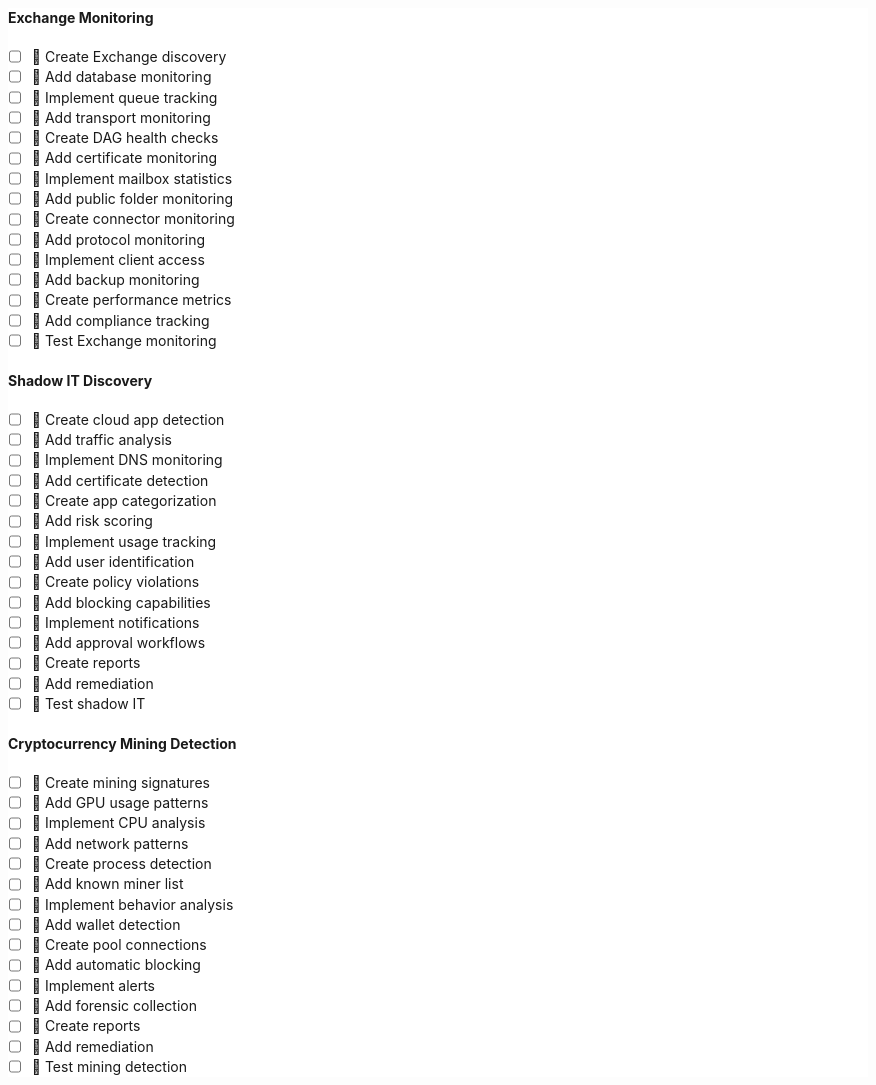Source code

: #### Exchange Monitoring
- [ ] 📝 Create Exchange discovery
- [ ] 📝 Add database monitoring
- [ ] 📝 Implement queue tracking
- [ ] 📝 Add transport monitoring
- [ ] 📝 Create DAG health checks
- [ ] 📝 Add certificate monitoring
- [ ] 📝 Implement mailbox statistics
- [ ] 📝 Add public folder monitoring
- [ ] 📝 Create connector monitoring
- [ ] 📝 Add protocol monitoring
- [ ] 📝 Implement client access
- [ ] 📝 Add backup monitoring
- [ ] 📝 Create performance metrics
- [ ] 📝 Add compliance tracking
- [ ] 📝 Test Exchange monitoring

#### Shadow IT Discovery
- [ ] 📝 Create cloud app detection
- [ ] 📝 Add traffic analysis
- [ ] 📝 Implement DNS monitoring
- [ ] 📝 Add certificate detection
- [ ] 📝 Create app categorization
- [ ] 📝 Add risk scoring
- [ ] 📝 Implement usage tracking
- [ ] 📝 Add user identification
- [ ] 📝 Create policy violations
- [ ] 📝 Add blocking capabilities
- [ ] 📝 Implement notifications
- [ ] 📝 Add approval workflows
- [ ] 📝 Create reports
- [ ] 📝 Add remediation
- [ ] 📝 Test shadow IT

#### Cryptocurrency Mining Detection
- [ ] 📝 Create mining signatures
- [ ] 📝 Add GPU usage patterns
- [ ] 📝 Implement CPU analysis
- [ ] 📝 Add network patterns
- [ ] 📝 Create process detection
- [ ] 📝 Add known miner list
- [ ] 📝 Implement behavior analysis
- [ ] 📝 Add wallet detection
- [ ] 📝 Create pool connections
- [ ] 📝 Add automatic blocking
- [ ] 📝 Implement alerts
- [ ] 📝 Add forensic collection
- [ ] 📝 Create reports
- [ ] 📝 Add remediation
- [ ] 📝 Test mining detection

========================================

▶ [YOUR GOAL]: Render every line of the entry above as a Markdown table with the columns No. and Line, numbering the rows and omitting blank lines. Leave the pictures out of the table.

▶ [ANSWER SPACE]:
| No. | Line |
|---|---|
| 1 | Source code |
| 2 | : #### Exchange Monitoring |
| 3 | - [ ] 📝 Create Exchange discovery |
| 4 | - [ ] 📝 Add database monitoring |
| 5 | - [ ] 📝 Implement queue tracking |
| 6 | - [ ] 📝 Add transport monitoring |
| 7 | - [ ] 📝 Create DAG health checks |
| 8 | - [ ] 📝 Add certificate monitoring |
| 9 | - [ ] 📝 Implement mailbox statistics |
| 10 | - [ ] 📝 Add public folder monitoring |
| 11 | - [ ] 📝 Create connector monitoring |
| 12 | - [ ] 📝 Add protocol monitoring |
| 13 | - [ ] 📝 Implement client access |
| 14 | - [ ] 📝 Add backup monitoring |
| 15 | - [ ] 📝 Create performance metrics |
| 16 | - [ ] 📝 Add compliance tracking |
| 17 | - [ ] 📝 Test Exchange monitoring |
| 18 | #### Shadow IT Discovery |
| 19 | - [ ] 📝 Create cloud app detection |
| 20 | - [ ] 📝 Add traffic analysis |
| 21 | - [ ] 📝 Implement DNS monitoring |
| 22 | - [ ] 📝 Add certificate detection |
| 23 | - [ ] 📝 Create app categorization |
| 24 | - [ ] 📝 Add risk scoring |
| 25 | - [ ] 📝 Implement usage tracking |
| 26 | - [ ] 📝 Add user identification |
| 27 | - [ ] 📝 Create policy violations |
| 28 | - [ ] 📝 Add blocking capabilities |
| 29 | - [ ] 📝 Implement notifications |
| 30 | - [ ] 📝 Add approval workflows |
| 31 | - [ ] 📝 Create reports |
| 32 | - [ ] 📝 Add remediation |
| 33 | - [ ] 📝 Test shadow IT |
| 34 | #### Cryptocurrency Mining Detection |
| 35 | - [ ] 📝 Create mining signatures |
| 36 | - [ ] 📝 Add GPU usage patterns |
| 37 | - [ ] 📝 Implement CPU analysis |
| 38 | - [ ] 📝 Add network patterns |
| 39 | - [ ] 📝 Create process detection |
| 40 | - [ ] 📝 Add known miner list |
| 41 | - [ ] 📝 Implement behavior analysis |
| 42 | - [ ] 📝 Add wallet detection |
| 43 | - [ ] 📝 Create pool connections |
| 44 | - [ ] 📝 Add automatic blocking |
| 45 | - [ ] 📝 Implement alerts |
| 46 | - [ ] 📝 Add forensic collection |
| 47 | - [ ] 📝 Create reports |
| 48 | - [ ] 📝 Add remediation |
| 49 | - [ ] 📝 Test mining detection |